Many of our teenagers today go online to converse with friends, do their homework or read about their favorite sports star or singer. These simple ways of communication have advanced bullying from the playground to cyberspace.

According to, Cyber bullying can take many forms:

• Sending mean messages or threats to a person’s email account or cell phone

• Spreading rumors online or through texts

• Posting hurtful or threatening messages on social networking sites or web pages

• Stealing a person’s account information to break into their account and send damaging messages

• Pretending to be someone else online to hurt another person

• Taking unflattering pictures of a person and spreading them through cell phones or the internet

• Sexting, or circulating sexually suggestive pictures or messages about a person

As with a lot of teens most don’t realize the consequences or the seriousness of their actions. Many think they are just being funny. Things posted online may come back to haunt them when they apply to college or apply for a job. Cyber bullies can lose their phones or online accounts as a result of cyber bullying. Cyber bullies along with their parents could be looking at legal charges for cyber bullying and if the cyber bullying was sexual in nature or included sexting, they may be included in being registered as a sex offender. There are a lot of ways to track someone who is cyber bullying, so don’t think that by giving a false name it will protect you.
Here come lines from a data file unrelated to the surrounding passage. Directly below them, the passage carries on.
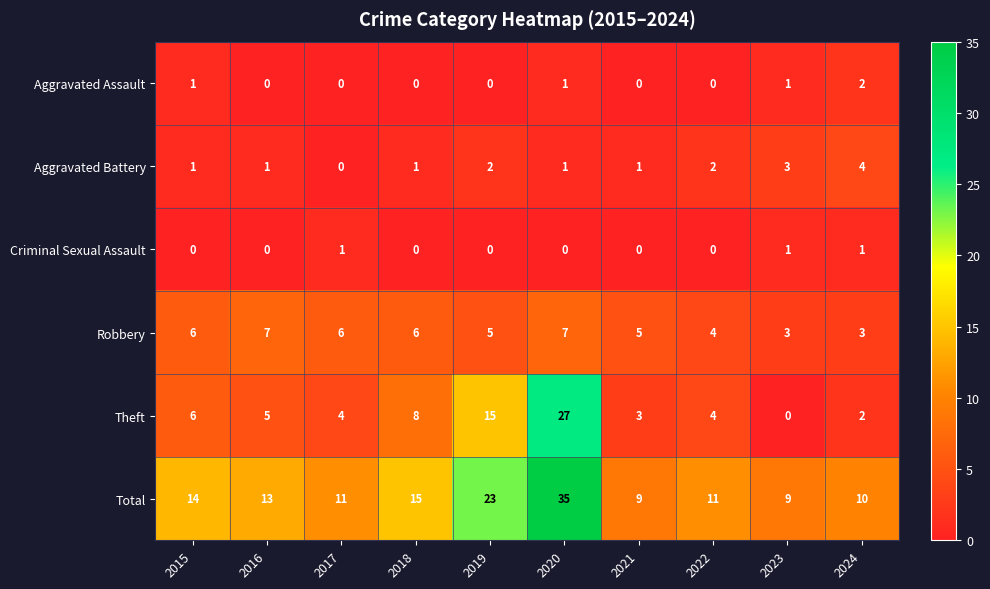

How many positive values does the Aggravated Assault series have?

4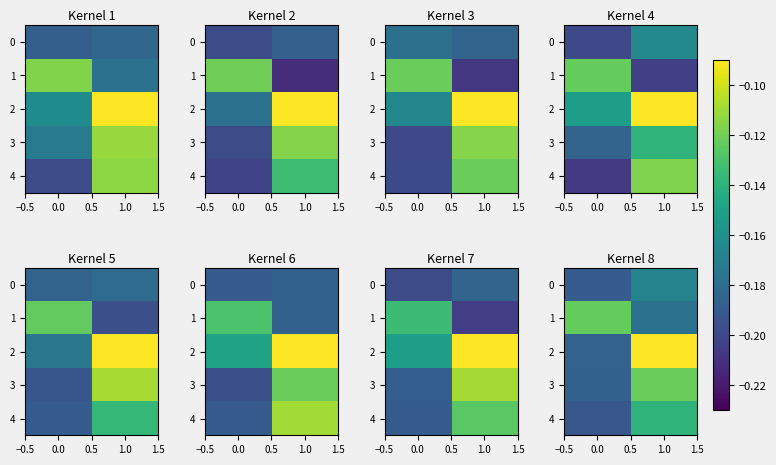

True or false: 1 has a value of -0.0 at 1.0.

False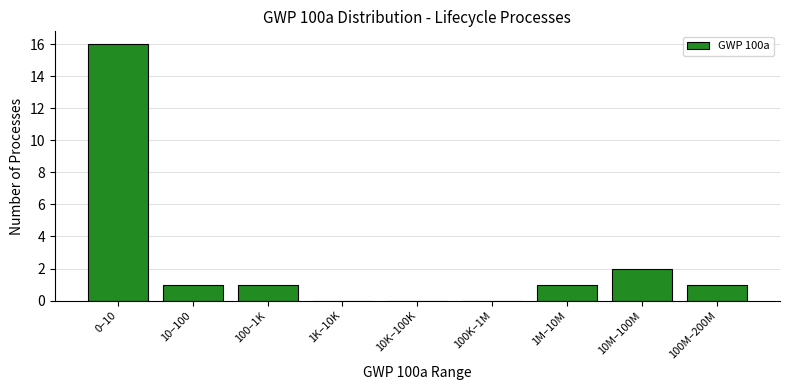

Reading left to right, transcribe all the data shown in this chart.

0–10=16	10–100=1	100–1K=1	1K–10K=0	10K–100K=0	100K–1M=0	1M–10M=1	10M–100M=2	100M–200M=1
According to Cyber bullying statistics from the i-SAFE foundation:

• Over half of adolescents and teens have bullied online, and about the same number have engaged in cyber bullying.

• More than 1 in 3 young people have experienced cyber threats online.

• Over 25 percent of adolescents and teens have been bullied repeatedly through their cell phones or the Internet.

• Well over half of young people do not tell their parents when cyber bullying occurs.

Both parents and teens can do some things that help reduce the cyber bullying statistics:

• Talk to teens about cyber bullying, explaining that it is wrong and can have serious consequences.

• Encourage teens to tell an adult if cyber bullying is occurring.

• Teens should keep cyber bullying messages as proof that the cyber bullying is occurring.

• Try blocking the person sending the messages.

• Teens should never tell their password to anyone except a parent, and should not write it down in a place where it could be found by others.

• Teens should not share anything through text or instant messaging on their cell phone or the internet that they would not want to be made public - remind teens that the person they are talking to in messages or online may not be who they think they are, and that things posted electronically may not be secure.

• Encourage teens never to share personal information online or to meet someone they only know online.

• Keep the computer in a shared space like the family room.

• If your teenager has a cell phone or access to the Internet or both, be sure to sit down with them and review the Rules of Engagement agreement for such use, and have them agree to your rules by signing the agreement.

• Parents may want to wait until high school to allow their teens to have their own email and cell phone accounts, and even then parents should still have access to the accounts.


This column is not is not intended to be a substitute for professional medical or psychological advice or treatment.